The Special Representative shall: (1) oversee the State Department's Global Connect initiative to enable first-time access to mobile and broadband Internet for at least 1.5 billion people in urban and rural areas by 2020, (2) promote investment by international finance institutions and U.S. corporations in Internet infrastructure expansion and connectivity projects, (3) encourage partner countries to adopt policies to lower prices and improve the quality of Internet service, and (4) collaborate with other federal agencies.
The U.S. Agency for International Development (USAID) may support expanded Internet connectivity worldwide by: (1) taking part in State Department efforts to provide guidance to partner governments on establishing regulatory policies facilitating expanded Internet connectivity and information communications technology sectors in developing countries; (2) funding and implementing programs to expand Internet infrastructure, digital literacy, and Internet connectivity and usage in close coordination with the State Department; (3) building the capacity of developing countries to monitor and regulate the Internet sector and encourage private investment; and (4) integrating efforts to expand the availability of relevant local content across development sectors such as health programs.

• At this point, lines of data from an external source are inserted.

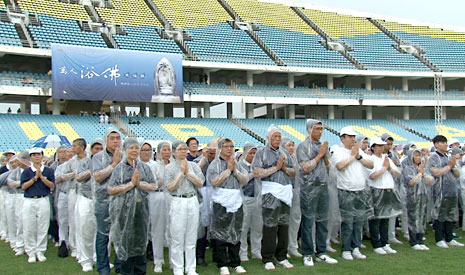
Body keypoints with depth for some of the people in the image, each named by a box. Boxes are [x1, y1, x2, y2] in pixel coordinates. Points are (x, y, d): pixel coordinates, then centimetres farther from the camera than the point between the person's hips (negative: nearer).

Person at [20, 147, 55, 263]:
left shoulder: (48, 171, 7)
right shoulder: (26, 171, 7)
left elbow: (52, 185, -2)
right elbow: (23, 186, -4)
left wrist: (41, 177, -11)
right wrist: (35, 177, -11)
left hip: (43, 200, 0)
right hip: (29, 201, 0)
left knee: (43, 228, 2)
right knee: (29, 228, 1)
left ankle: (40, 251, 13)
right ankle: (31, 252, 12)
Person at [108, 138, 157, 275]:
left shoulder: (144, 167, 8)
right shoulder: (119, 168, -2)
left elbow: (153, 186, 3)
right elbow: (111, 190, -9)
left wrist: (140, 184, -13)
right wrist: (131, 184, -12)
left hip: (141, 208, 3)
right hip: (124, 209, -3)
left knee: (141, 239, 11)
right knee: (125, 241, 4)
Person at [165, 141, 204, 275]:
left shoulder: (193, 166, 9)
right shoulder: (169, 168, 1)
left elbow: (200, 183, 0)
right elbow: (170, 187, -8)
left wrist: (188, 173, -8)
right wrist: (181, 173, -8)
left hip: (193, 201, 3)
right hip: (177, 202, -3)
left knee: (191, 237, 8)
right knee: (177, 237, 0)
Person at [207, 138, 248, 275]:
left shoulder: (237, 164, 14)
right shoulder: (214, 164, -1)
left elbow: (245, 181, 7)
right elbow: (214, 182, -14)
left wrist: (235, 170, -6)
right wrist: (228, 169, -9)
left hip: (236, 203, 5)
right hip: (221, 205, -4)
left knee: (236, 234, 10)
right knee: (221, 235, 0)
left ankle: (235, 263, 20)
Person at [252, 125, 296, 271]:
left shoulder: (285, 153, 17)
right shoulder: (261, 152, 1)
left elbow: (293, 172, 17)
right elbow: (256, 173, -10)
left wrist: (285, 168, -4)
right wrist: (276, 167, -10)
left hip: (286, 191, 5)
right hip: (270, 192, -5)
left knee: (284, 224, 8)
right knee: (270, 225, -4)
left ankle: (282, 257, 19)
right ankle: (267, 259, 5)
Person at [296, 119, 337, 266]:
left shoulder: (322, 145, 16)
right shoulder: (303, 146, -4)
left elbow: (327, 167, 17)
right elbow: (306, 168, -12)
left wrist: (325, 155, 0)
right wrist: (320, 154, -8)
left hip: (323, 186, 7)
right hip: (309, 187, -6)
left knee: (323, 221, 9)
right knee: (308, 222, -2)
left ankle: (321, 253, 18)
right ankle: (307, 255, 5)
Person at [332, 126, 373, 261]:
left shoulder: (358, 150, 15)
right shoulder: (338, 151, -4)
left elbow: (371, 165, 11)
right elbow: (340, 166, -23)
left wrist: (359, 156, -3)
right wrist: (352, 155, -10)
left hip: (359, 192, 6)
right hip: (346, 193, -6)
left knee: (359, 221, 8)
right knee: (347, 223, -4)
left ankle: (355, 248, 18)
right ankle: (346, 250, 6)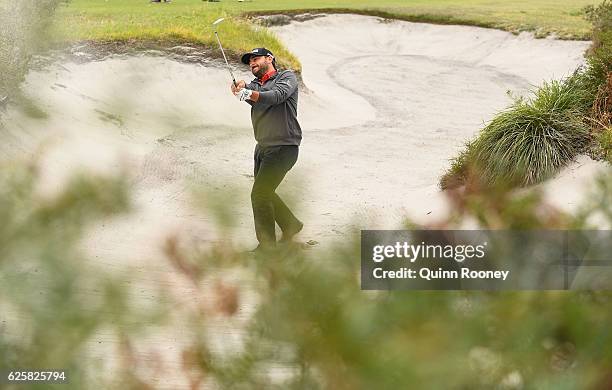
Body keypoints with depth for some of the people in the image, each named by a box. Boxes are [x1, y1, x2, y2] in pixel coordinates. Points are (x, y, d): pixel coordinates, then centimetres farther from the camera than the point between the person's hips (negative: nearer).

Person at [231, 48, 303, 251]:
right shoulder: (255, 84, 16)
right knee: (265, 194, 18)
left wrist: (250, 94, -39)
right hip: (262, 148, 8)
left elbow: (278, 95, -23)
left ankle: (266, 246, -6)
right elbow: (242, 90, -7)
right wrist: (240, 87, -32)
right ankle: (291, 225, 39)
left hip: (283, 148, -8)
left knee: (259, 194, -13)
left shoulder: (287, 77, -2)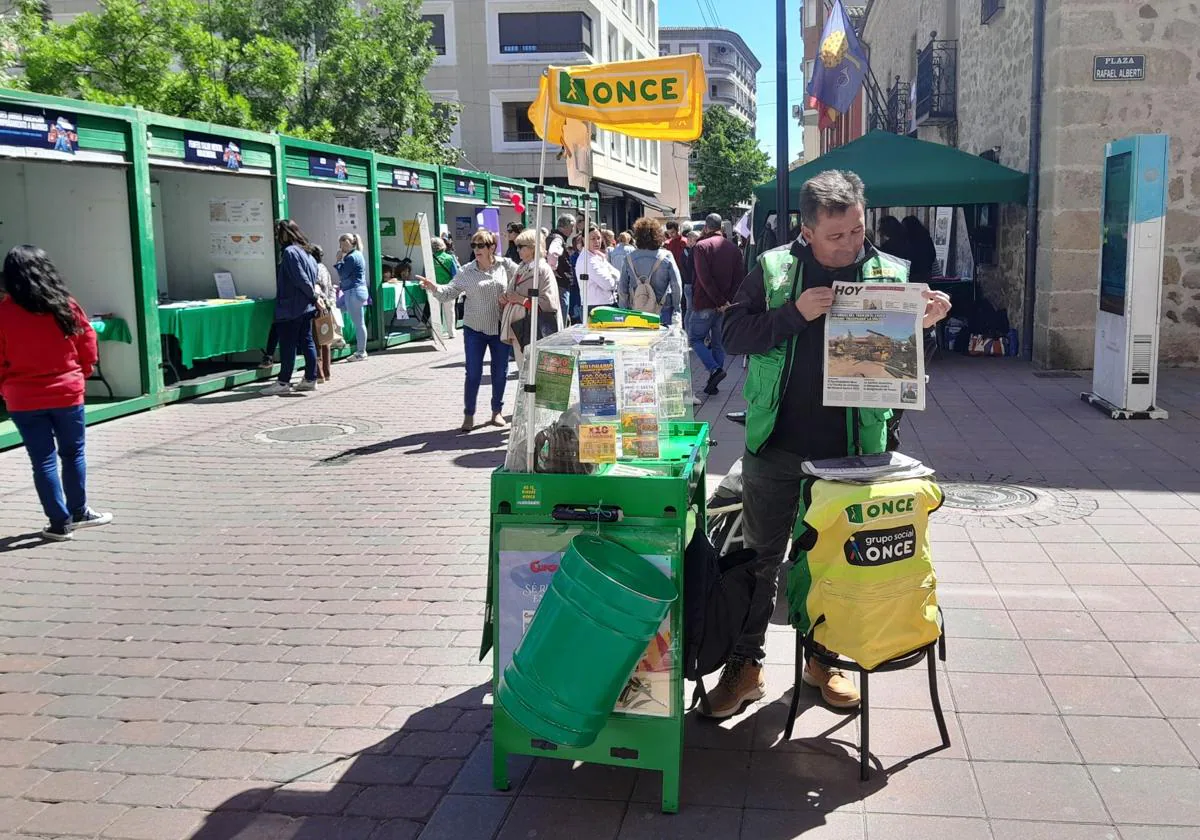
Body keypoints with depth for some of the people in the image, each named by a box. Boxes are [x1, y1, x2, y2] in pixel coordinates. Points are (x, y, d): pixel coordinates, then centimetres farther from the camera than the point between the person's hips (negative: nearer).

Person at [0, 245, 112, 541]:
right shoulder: (65, 305, -6)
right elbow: (88, 345, 2)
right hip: (67, 393, 1)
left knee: (43, 461, 5)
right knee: (73, 454, 16)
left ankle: (60, 523, 7)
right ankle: (78, 513, 25)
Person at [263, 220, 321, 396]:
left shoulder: (289, 252, -15)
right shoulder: (306, 252, 13)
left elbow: (301, 279, -19)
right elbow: (314, 277, 15)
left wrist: (314, 295, -10)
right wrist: (314, 296, 8)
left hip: (290, 307, -9)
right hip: (307, 307, 9)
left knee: (288, 345, -3)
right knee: (307, 342, 9)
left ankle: (283, 382, 1)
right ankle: (310, 379, 12)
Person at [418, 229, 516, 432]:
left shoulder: (505, 266, -1)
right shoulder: (466, 272, -3)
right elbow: (449, 292, -4)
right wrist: (433, 287, -23)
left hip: (500, 328, 1)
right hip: (474, 329, -1)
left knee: (500, 371, 11)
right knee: (473, 373, -1)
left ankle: (497, 411, 27)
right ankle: (468, 415, 10)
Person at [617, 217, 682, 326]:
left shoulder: (629, 259, -2)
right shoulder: (666, 257, -6)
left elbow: (623, 288, 2)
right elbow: (677, 285, -6)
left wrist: (625, 310, 11)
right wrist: (675, 307, 5)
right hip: (662, 310, -2)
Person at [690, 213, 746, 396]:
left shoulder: (701, 246, -7)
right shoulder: (733, 248, 9)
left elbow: (705, 279, -17)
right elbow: (740, 277, 3)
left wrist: (721, 302, -14)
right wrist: (728, 301, -2)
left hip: (705, 304, -5)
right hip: (726, 305, 5)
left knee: (695, 338, 7)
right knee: (718, 343, 12)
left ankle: (715, 370, -13)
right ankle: (713, 384, 12)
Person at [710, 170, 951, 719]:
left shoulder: (890, 273, 1)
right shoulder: (774, 269, -2)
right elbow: (733, 334, -9)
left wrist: (924, 324, -18)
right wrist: (795, 313, -22)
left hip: (851, 450, 1)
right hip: (776, 446, -1)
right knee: (760, 556, 9)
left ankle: (825, 659, 33)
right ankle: (745, 664, 23)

The Overseas Private Investment Corporation (OPIC) should expedite institutional efforts and partner with other investors, private sector actors, and stakeholders to increase Internet access services. Investments must focus on expanding: (1) the number of people with new access to Internet services; (2) construction of fiber, mobile, and other emerging access technologies; (3) access in underserved and rural areas; and (4) investment priorities in sub-Saharan Africa and other regions with acute shortages of critical infrastructure.
The Foreign Assistance Act of 1961 is amended to: (1) allow OPIC to make loans for projects sponsored by, or significantly involving, U.S. investors or foreign associations with U.S. owners; (2) require systems infrastructure costs to be treated as transaction costs; and (3) extend until 2021 OPIC's authority to issue investment insurance, investment guarantees, and direct loans.
The President: (1) must incorporate into the strategic planning processes of the State Department and USAID a multiyear strategy encouraging developing countries to expand Internet access and information communications technology sectors of developing countries to catalyze innovation and economic growth, promote democracy, create educational opportunities, improve health outcomes, and strengthen global research networks; and (2) may establish an Interagency Working Group to coordinate U.S. government activities in carrying out the strategy.